[TASK INSTRUCTIONS]
Below are records to be repeated exactly. Leave their pictures behind.

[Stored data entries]
○ ○ ○ ○ ○ ○ ○

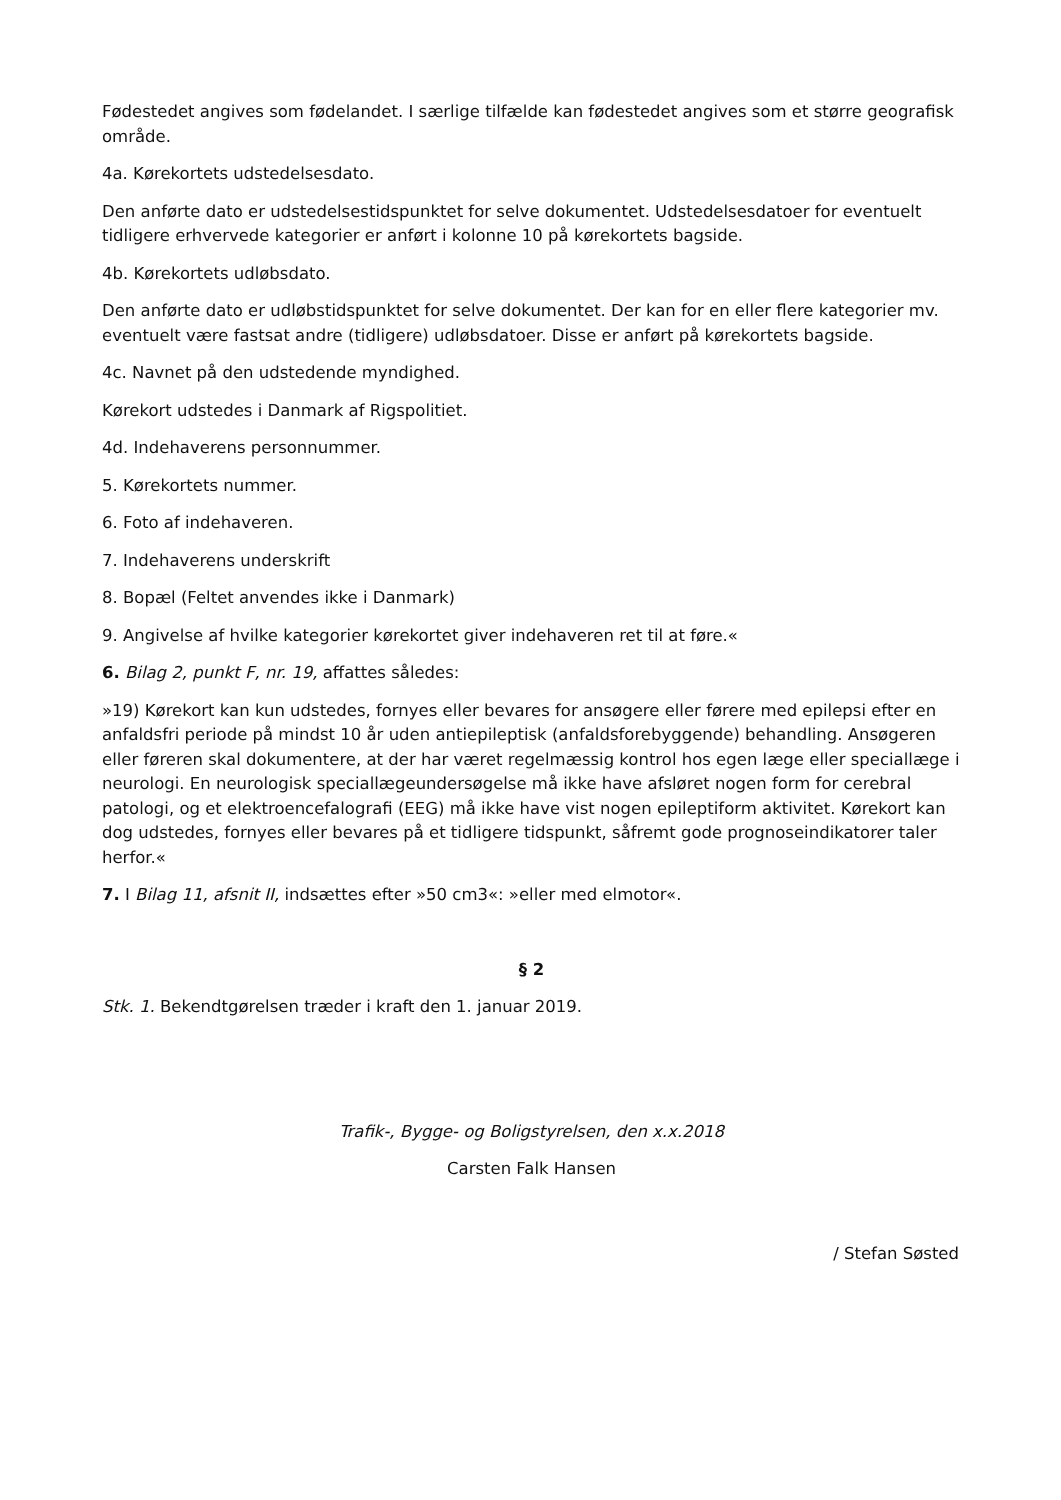Fødestedet angives som fødelandet. I særlige tilfælde kan fødestedet angives som et større geografisk område.
4a. Kørekortets udstedelsesdato.
Den anførte dato er udstedelsestidspunktet for selve dokumentet. Udstedelsesdatoer for eventuelt tidligere erhvervede kategorier er anført i kolonne 10 på kørekortets bagside.
4b. Kørekortets udløbsdato.
Den anførte dato er udløbstidspunktet for selve dokumentet. Der kan for en eller flere kategorier mv. eventuelt være fastsat andre (tidligere) udløbsdatoer. Disse er anført på kørekortets bagside.
4c. Navnet på den udstedende myndighed.
Kørekort udstedes i Danmark af Rigspolitiet.
4d. Indehaverens personnummer.
5. Kørekortets nummer.
6. Foto af indehaveren.
7. Indehaverens underskrift
8. Bopæl (Feltet anvendes ikke i Danmark)
9. Angivelse af hvilke kategorier kørekortet giver indehaveren ret til at føre.«
6. Bilag 2, punkt F, nr. 19, affattes således:
»19) Kørekort kan kun udstedes, fornyes eller bevares for ansøgere eller førere med epilepsi efter en anfaldsfri periode på mindst 10 år uden antiepileptisk (anfaldsforebyggende) behandling. Ansøgeren eller føreren skal dokumentere, at der har været regelmæssig kontrol hos egen læge eller speciallæge i neurologi. En neurologisk speciallægeundersøgelse må ikke have afsløret nogen form for cerebral patologi, og et elektroencefalografi (EEG) må ikke have vist nogen epileptiform aktivitet. Kørekort kan dog udstedes, fornyes eller bevares på et tidligere tidspunkt, såfremt gode prognoseindikatorer taler herfor.«
7. I Bilag 11, afsnit II, indsættes efter »50 cm3«: »eller med elmotor«.
§ 2
Stk. 1. Bekendtgørelsen træder i kraft den 1. januar 2019.
Trafik-, Bygge- og Boligstyrelsen, den x.x.2018
Carsten Falk Hansen
/ Stefan Søsted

○ ○ ○ ○ ○ ○ ○

[RESPONSE AREA]
Fødestedet angives som fødelandet. I særlige tilfælde kan fødestedet angives som et større geografisk område.
4a. Kørekortets udstedelsesdato.
Den anførte dato er udstedelsestidspunktet for selve dokumentet. Udstedelsesdatoer for eventuelt tidligere erhvervede kategorier er anført i kolonne 10 på kørekortets bagside.
4b. Kørekortets udløbsdato.
Den anførte dato er udløbstidspunktet for selve dokumentet. Der kan for en eller flere kategorier mv. eventuelt være fastsat andre (tidligere) udløbsdatoer. Disse er anført på kørekortets bagside.
4c. Navnet på den udstedende myndighed.
Kørekort udstedes i Danmark af Rigspolitiet.
4d. Indehaverens personnummer.
5. Kørekortets nummer.
6. Foto af indehaveren.
7. Indehaverens underskrift
8. Bopæl (Feltet anvendes ikke i Danmark)
9. Angivelse af hvilke kategorier kørekortet giver indehaveren ret til at føre.«
6. Bilag 2, punkt F, nr. 19, affattes således:
»19) Kørekort kan kun udstedes, fornyes eller bevares for ansøgere eller førere med epilepsi efter en anfaldsfri periode på mindst 10 år uden antiepileptisk (anfaldsforebyggende) behandling. Ansøgeren eller føreren skal dokumentere, at der har været regelmæssig kontrol hos egen læge eller speciallæge i neurologi. En neurologisk speciallægeundersøgelse må ikke have afsløret nogen form for cerebral patologi, og et elektroencefalografi (EEG) må ikke have vist nogen epileptiform aktivitet. Kørekort kan dog udstedes, fornyes eller bevares på et tidligere tidspunkt, såfremt gode prognoseindikatorer taler herfor.«
7. I Bilag 11, afsnit II, indsættes efter »50 cm3«: »eller med elmotor«.
§ 2
Stk. 1. Bekendtgørelsen træder i kraft den 1. januar 2019.
Trafik-, Bygge- og Boligstyrelsen, den x.x.2018
Carsten Falk Hansen
/ Stefan Søsted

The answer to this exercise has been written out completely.